Graz – Vor Wahlen wird von politischer Seite viel versprochen – durchschnittlich mehr als 150 Wahlversprechen pro Partei und Wahlprogramm wurden für Österreich erhoben. Wie hoch die Chancen sind, dass die Versprechungen wirklich umgesetzt werden, untersucht Katrin Praprotnik von der Universität Graz. Am Mittwoch hat die Politologin gemeinsam mit Robert Thomson (Monash University / Australien) Einblicke in die Mechanismen zur Umsetzung von Wahlversprechen gegeben.

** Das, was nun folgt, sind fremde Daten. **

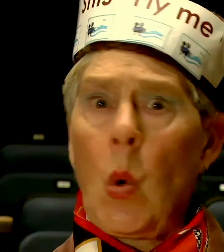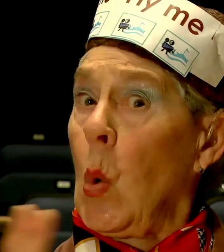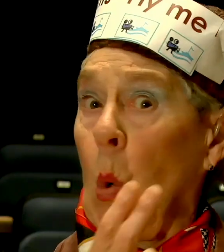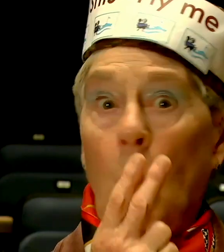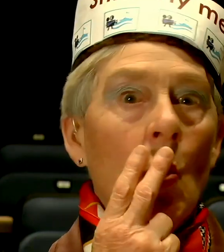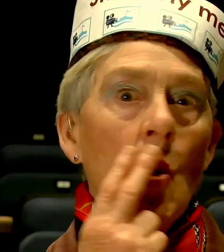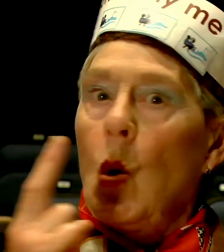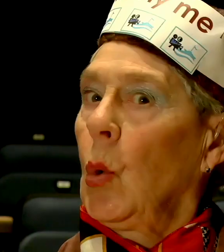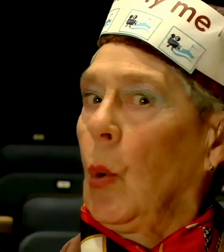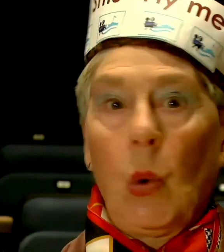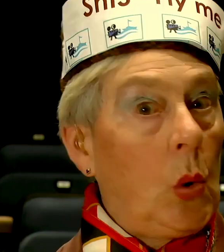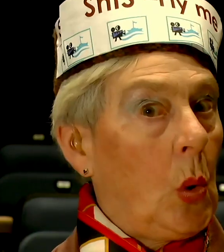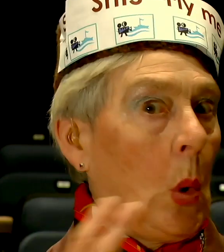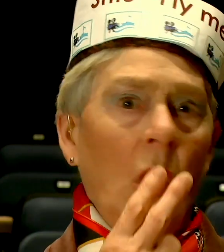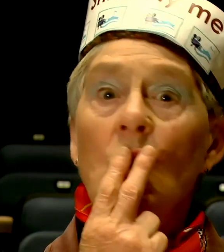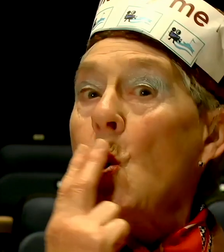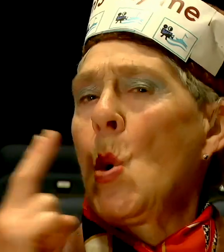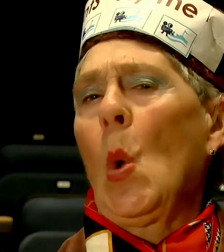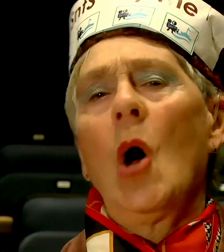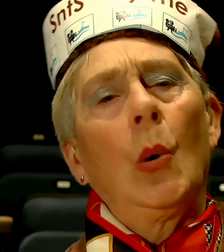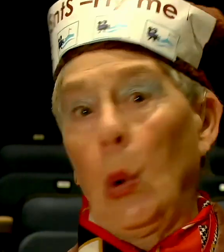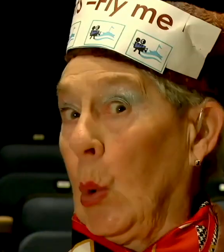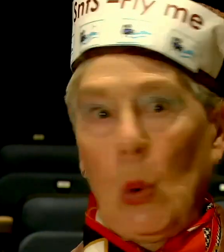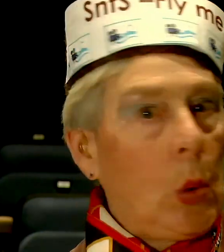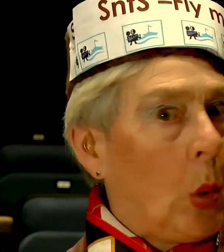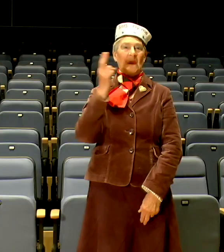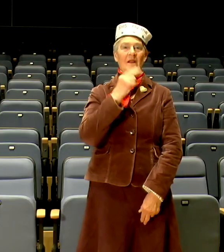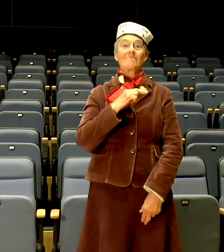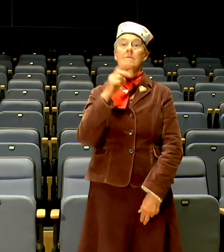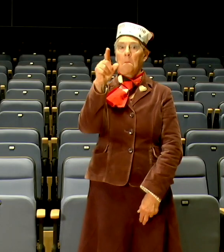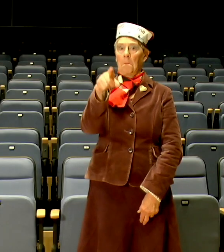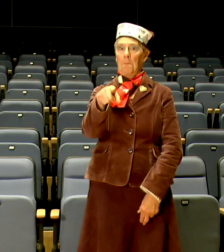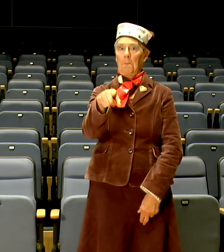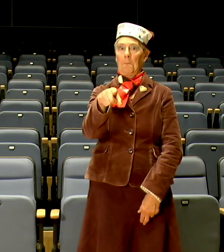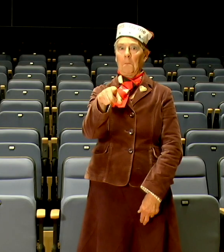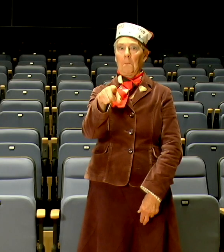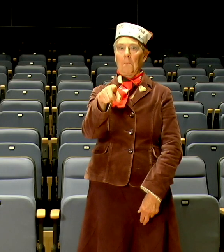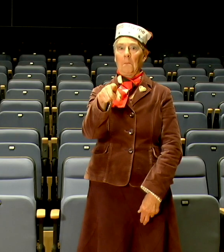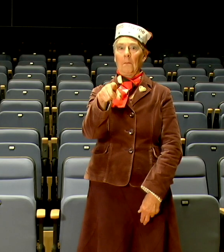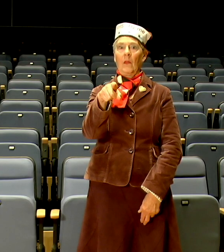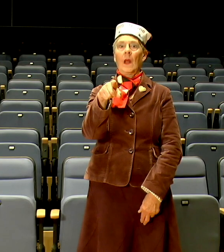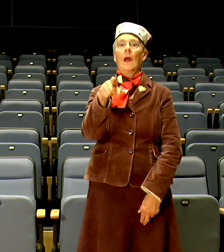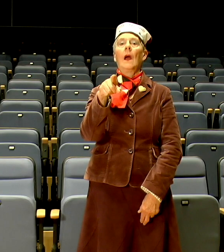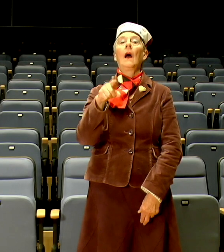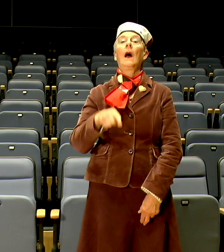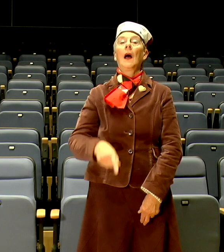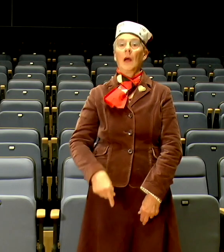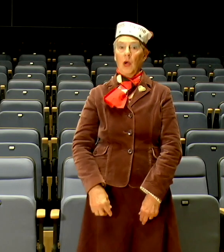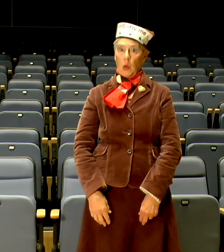prohibited anywhere in the building, even in the toilets. We have very sensitive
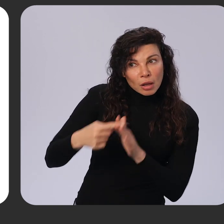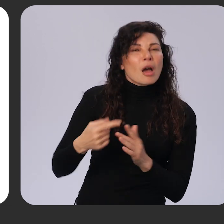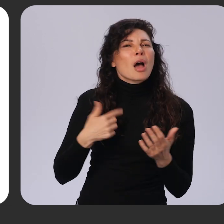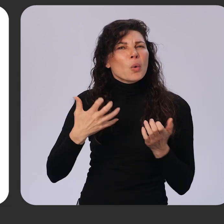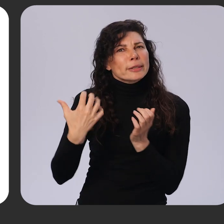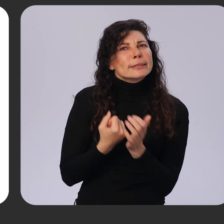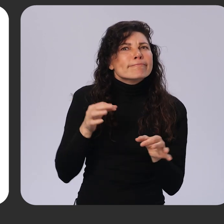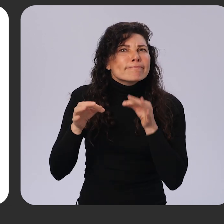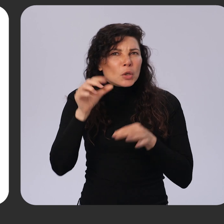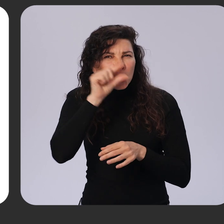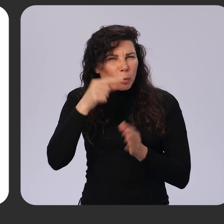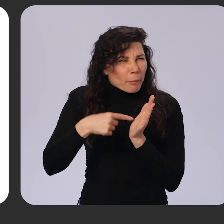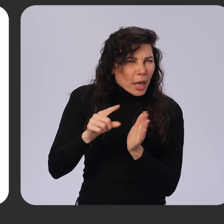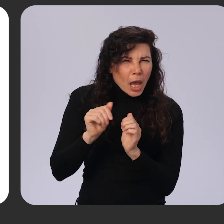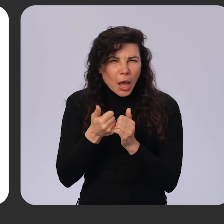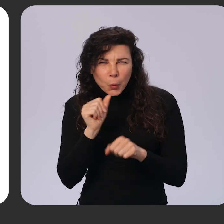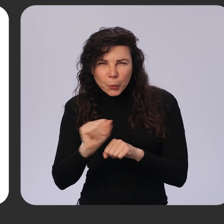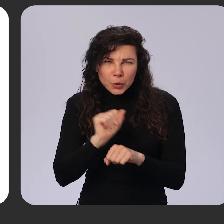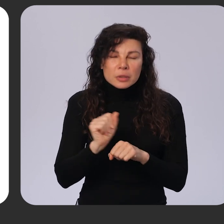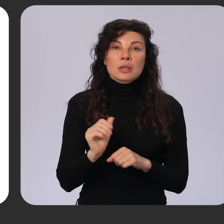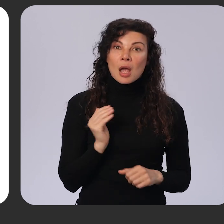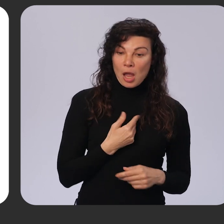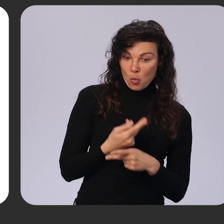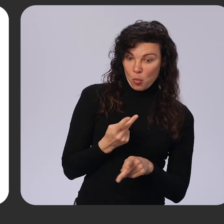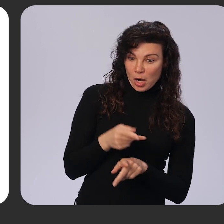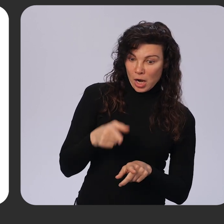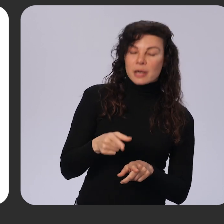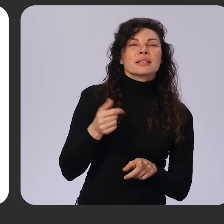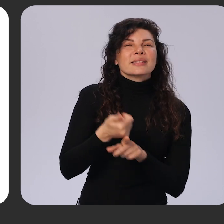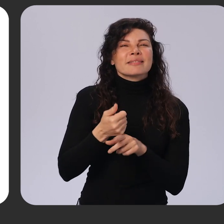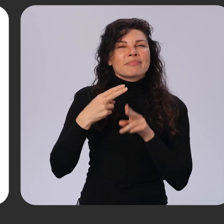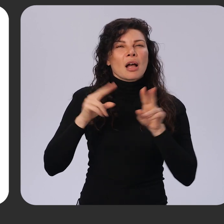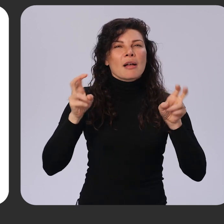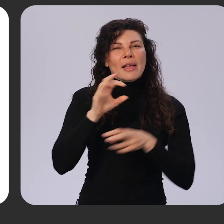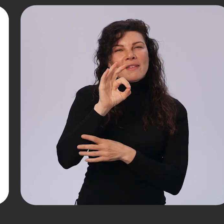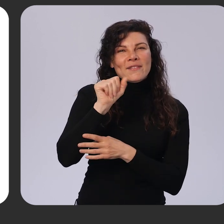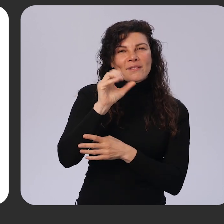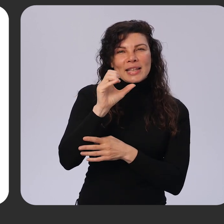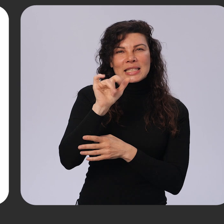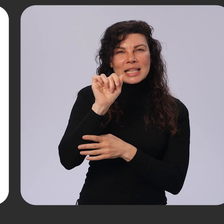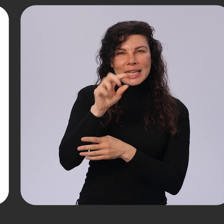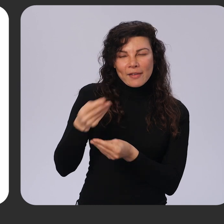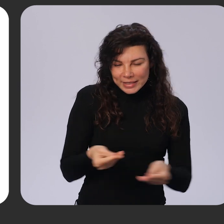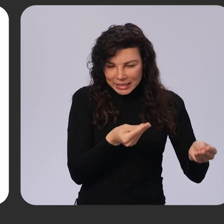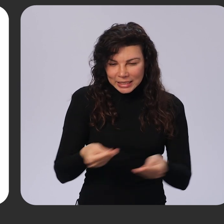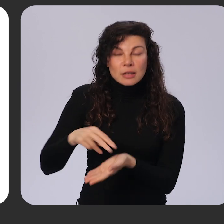how Google Pay works. Our product works on a facilitated model. That means we securely transfers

Vor der Wahl machen Politikerinnen und Politiker die besten Versprechungen, um Wähler zu überzeugen. Durchschnittlich seien es mehr als 150 Wahlversprechen pro Partei und Wahlprogramm, wie Praprotnik für den Zeitraum 1990 bis 2013 erhoben hat. Das sind mehr als im internationalen Vergleich, wie die Zahlen von Thomson zeigen: Vergleichbare Analysen in rund einem Dutzend weiterer Länder und Regierungen zwischen 1974 und 2016 kamen auf durchschnittlich 111 Wahlversprechen pro Partei und Wahlprogramm.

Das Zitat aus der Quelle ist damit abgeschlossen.